__EXERCISE REQUIREMENTS__.
[a] Answer the following questions about the passage on peace and conflict:
(i) What source and page does it cite for Mrs. Eddy's words on hate?
(ii) What three things does it say greed breeds?
(iii) Whom did Cain murder?
[b] State whether each statement below agrees with the passage on peace and conflict, quoting the words that decide it:
(i) The friend's business associate was an honest man.
(ii) Hate can never seem enjoyable.
(iii) Cain's offering was accepted.
[c] Transcribe the portion of the passage on peace and conflict starting with "Then there's ambition." and going on through "of many wars.".

[[ EXCERPT TO READ, beginning ]]

This man won peace with honor. He saved himself and his business from being easy marks. He recognized the causes of conflict and dealt with them properly. Through the spiritual understanding of God and man he'd learned in Christian Science, he established peace within himself, then won peace with his associate.
If we want peace, we must recognize the causes of conflict and deal with them properly. Petrarch recommends their banishment. Kings have banished enemies to their thrones. My friend eliminated resentment and fear from his heart and so could eliminate selfish ambition and greed from his business.
Warring elements are like figures in a masquerade which conceal ugly faces under attractive masks. Let's look at some of these evils. Take hate. Have you ever felt a surge of hatred? Sometimes it attacks consciousness like soldiers rushing an enemy position. It seems overpowering. Human love changes to hate under impact of jealousy. Hate may even seem enjoyable. It may so obsess a person that he can't reason.
Ample opportunities for achievement
Most of us know the Bible story of Cain and Abel. When Cain's offering was rejected, he should have seen the opportunity to improve his own offering, instead of being jealous of Abel's. But passion blinded reason, and hatred made him murder Abel. And while the near-hatred I was tempted to feel toward my mother was mild by comparison, it was just as unreasoning.
Hate causes suffering. Nearly everyone knows how it harms the physical body. Mrs. Eddy writes: "Hate no one; for hatred is a plague-spot that spreads its virus and kills at last" (Miscellaneous Writings, p. 12). Suffering and death are a high price for indulging hate.
And what about greed? It breeds theft, blackmail, violence. It might seem logical, because there seem to be more "have-nots" than there are "haves." But greed and crime won't solve this problem. Basically, each individual should have the opportunity to earn what he needs. Changes in the social order are taking place which should make this possible. When we earn what we need, greed is replaced by industrious self-reliance.
Then there's ambition. It seems compulsive. Human desires being endless, it leads on and on. My friend's business associate was an honest man. He lacked nothing. But greed and ambition swayed him to dishonesty and selfishness. Such elements poison thought and distort values. Greed and ambition have been at the roots of many wars.
Sometimes all these conflicting elements build on one another, but the responsible thinker knows they strip men of humanity and exalt animality. Elements of conflict are selfish, and hide the humaneness and spirituality which are natural to men. Peace reveals men as they truly are, the expressions of God.

[[ EXCERPT TO READ, end ]]
[[ GIVEN RECORDS, beginning ]]

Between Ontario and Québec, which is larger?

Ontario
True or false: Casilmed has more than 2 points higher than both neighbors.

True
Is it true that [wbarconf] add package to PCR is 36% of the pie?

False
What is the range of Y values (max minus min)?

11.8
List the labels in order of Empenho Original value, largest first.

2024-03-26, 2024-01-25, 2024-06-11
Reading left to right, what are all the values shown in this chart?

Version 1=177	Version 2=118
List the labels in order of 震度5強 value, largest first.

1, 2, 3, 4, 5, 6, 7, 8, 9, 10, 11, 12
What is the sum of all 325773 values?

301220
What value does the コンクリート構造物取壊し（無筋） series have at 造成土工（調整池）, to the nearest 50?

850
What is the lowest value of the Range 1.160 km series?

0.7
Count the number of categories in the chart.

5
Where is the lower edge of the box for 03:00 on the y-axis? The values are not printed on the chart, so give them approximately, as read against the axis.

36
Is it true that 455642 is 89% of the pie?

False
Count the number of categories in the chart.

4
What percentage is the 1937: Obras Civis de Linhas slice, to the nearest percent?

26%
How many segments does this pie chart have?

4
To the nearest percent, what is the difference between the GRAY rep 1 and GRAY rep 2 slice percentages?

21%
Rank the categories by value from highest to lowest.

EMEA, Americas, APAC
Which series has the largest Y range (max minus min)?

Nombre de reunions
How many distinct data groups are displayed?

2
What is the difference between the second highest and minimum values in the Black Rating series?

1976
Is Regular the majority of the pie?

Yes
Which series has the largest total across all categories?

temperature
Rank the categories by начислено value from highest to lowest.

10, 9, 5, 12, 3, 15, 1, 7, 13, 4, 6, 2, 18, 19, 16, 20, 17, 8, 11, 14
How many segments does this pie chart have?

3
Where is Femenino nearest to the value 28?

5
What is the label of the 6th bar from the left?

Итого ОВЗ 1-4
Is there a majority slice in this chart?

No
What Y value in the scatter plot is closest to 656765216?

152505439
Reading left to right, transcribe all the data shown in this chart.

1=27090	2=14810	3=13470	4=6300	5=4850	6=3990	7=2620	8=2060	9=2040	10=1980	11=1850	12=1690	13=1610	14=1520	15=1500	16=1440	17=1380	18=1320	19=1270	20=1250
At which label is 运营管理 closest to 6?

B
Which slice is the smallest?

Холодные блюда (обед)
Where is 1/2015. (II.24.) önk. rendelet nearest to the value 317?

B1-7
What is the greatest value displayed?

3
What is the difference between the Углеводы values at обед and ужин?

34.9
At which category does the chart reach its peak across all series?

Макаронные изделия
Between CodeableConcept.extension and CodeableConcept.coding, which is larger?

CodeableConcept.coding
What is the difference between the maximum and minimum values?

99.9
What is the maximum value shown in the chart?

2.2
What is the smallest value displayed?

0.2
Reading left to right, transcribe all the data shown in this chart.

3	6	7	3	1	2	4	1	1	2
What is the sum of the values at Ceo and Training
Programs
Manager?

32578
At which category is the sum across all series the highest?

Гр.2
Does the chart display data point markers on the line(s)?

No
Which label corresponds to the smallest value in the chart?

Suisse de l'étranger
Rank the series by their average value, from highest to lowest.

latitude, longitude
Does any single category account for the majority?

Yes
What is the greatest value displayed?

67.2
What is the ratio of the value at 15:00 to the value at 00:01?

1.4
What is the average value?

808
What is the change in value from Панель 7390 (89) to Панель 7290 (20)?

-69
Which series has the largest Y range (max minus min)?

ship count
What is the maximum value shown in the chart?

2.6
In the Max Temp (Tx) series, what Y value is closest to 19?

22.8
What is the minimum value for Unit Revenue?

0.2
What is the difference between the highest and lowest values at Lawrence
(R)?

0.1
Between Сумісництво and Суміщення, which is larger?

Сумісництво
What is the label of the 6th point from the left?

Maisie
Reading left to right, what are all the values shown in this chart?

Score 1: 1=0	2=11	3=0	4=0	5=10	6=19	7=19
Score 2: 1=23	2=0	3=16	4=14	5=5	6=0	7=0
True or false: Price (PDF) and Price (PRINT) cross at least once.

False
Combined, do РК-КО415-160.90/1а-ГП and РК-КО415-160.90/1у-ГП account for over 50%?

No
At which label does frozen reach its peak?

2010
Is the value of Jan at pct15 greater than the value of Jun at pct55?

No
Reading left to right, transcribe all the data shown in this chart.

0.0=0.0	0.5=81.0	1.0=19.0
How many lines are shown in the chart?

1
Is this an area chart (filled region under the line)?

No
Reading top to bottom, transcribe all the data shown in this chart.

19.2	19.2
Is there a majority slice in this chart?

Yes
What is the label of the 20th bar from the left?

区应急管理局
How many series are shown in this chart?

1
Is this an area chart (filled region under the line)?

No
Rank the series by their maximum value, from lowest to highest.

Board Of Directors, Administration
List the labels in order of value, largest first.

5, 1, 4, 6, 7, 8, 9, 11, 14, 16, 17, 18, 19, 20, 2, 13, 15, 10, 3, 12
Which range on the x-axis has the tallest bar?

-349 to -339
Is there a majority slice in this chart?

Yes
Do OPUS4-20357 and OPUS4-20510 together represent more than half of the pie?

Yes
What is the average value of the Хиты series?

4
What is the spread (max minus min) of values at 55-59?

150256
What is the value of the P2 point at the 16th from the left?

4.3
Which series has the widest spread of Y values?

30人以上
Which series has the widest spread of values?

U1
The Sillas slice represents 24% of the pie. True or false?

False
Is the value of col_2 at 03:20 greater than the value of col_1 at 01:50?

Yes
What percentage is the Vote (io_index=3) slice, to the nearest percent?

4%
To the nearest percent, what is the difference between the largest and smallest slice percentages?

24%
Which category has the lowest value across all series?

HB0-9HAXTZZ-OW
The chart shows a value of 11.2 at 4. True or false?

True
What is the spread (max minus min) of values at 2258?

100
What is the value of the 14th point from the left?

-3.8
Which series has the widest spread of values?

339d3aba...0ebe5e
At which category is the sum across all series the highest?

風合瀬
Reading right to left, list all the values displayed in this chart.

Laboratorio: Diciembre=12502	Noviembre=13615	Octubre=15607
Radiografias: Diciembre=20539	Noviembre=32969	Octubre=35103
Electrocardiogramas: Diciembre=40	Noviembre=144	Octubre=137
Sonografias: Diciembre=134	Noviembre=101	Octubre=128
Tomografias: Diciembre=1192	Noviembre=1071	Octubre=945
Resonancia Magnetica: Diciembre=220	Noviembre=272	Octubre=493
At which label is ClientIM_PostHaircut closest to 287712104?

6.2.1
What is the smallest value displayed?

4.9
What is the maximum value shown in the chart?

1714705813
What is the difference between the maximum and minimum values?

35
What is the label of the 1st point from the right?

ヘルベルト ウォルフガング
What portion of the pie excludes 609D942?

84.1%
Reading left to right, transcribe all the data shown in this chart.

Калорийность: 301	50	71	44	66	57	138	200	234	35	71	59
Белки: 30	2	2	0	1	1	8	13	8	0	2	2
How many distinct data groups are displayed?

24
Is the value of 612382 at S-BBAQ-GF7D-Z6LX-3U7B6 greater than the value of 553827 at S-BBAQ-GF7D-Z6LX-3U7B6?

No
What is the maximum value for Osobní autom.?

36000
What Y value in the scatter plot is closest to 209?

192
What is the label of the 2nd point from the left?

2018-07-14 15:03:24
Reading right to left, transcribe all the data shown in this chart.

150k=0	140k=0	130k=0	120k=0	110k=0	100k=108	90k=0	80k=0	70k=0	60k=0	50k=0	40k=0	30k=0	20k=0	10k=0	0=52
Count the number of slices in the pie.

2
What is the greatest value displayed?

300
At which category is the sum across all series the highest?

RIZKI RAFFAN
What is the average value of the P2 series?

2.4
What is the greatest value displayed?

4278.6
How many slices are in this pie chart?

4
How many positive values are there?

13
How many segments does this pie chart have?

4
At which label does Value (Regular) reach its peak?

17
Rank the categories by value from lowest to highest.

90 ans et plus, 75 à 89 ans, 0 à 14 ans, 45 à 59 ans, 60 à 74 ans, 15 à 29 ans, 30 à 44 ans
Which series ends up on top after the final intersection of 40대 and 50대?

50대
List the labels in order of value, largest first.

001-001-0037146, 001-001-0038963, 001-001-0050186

[[ GIVEN RECORDS, end ]]

__ANSWERS__.
[a]
(i) Miscellaneous Writings, p. 12
(ii) Theft, blackmail, and violence
(iii) Abel

[b]
(i) Yes: "My friend's business associate was an honest man."
(ii) No: "Hate may even seem enjoyable."
(iii) No: "When Cain's offering was rejected"

[c]
Then there's ambition. It seems compulsive. Human desires being endless, it leads on and on. My friend's business associate was an honest man. He lacked nothing. But greed and ambition swayed him to dishonesty and selfishness. Such elements poison thought and distort values. Greed and ambition have been at the roots of many wars.